[Opening DATASET ENTRIES section]

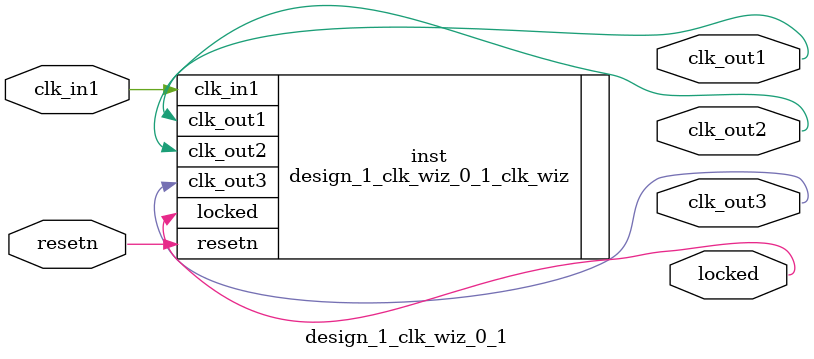
<source format=v>


`timescale 1ps/1ps

(* CORE_GENERATION_INFO = "design_1_clk_wiz_0_1,clk_wiz_v5_4_3_0,{component_name=design_1_clk_wiz_0_1,use_phase_alignment=true,use_min_o_jitter=false,use_max_i_jitter=false,use_dyn_phase_shift=false,use_inclk_switchover=false,use_dyn_reconfig=false,enable_axi=0,feedback_source=FDBK_AUTO,PRIMITIVE=MMCM,num_out_clk=3,clkin1_period=10.000,clkin2_period=10.000,use_power_down=false,use_reset=true,use_locked=true,use_inclk_stopped=false,feedback_type=SINGLE,CLOCK_MGR_TYPE=NA,manual_override=false}" *)

module design_1_clk_wiz_0_1 
 (
  // Clock out ports
  output        clk_out1,
  output        clk_out2,
  output        clk_out3,
  // Status and control signals
  input         resetn,
  output        locked,
 // Clock in ports
  input         clk_in1
 );

  design_1_clk_wiz_0_1_clk_wiz inst
  (
  // Clock out ports  
  .clk_out1(clk_out1),
  .clk_out2(clk_out2),
  .clk_out3(clk_out3),
  // Status and control signals               
  .resetn(resetn), 
  .locked(locked),
 // Clock in ports
  .clk_in1(clk_in1)
  );

endmodule

</source>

[Closing DATASET ENTRIES section]

TASK GOAL
Search the entries for lines with the string "output", then report their number alone.

TASK SOLUTION
4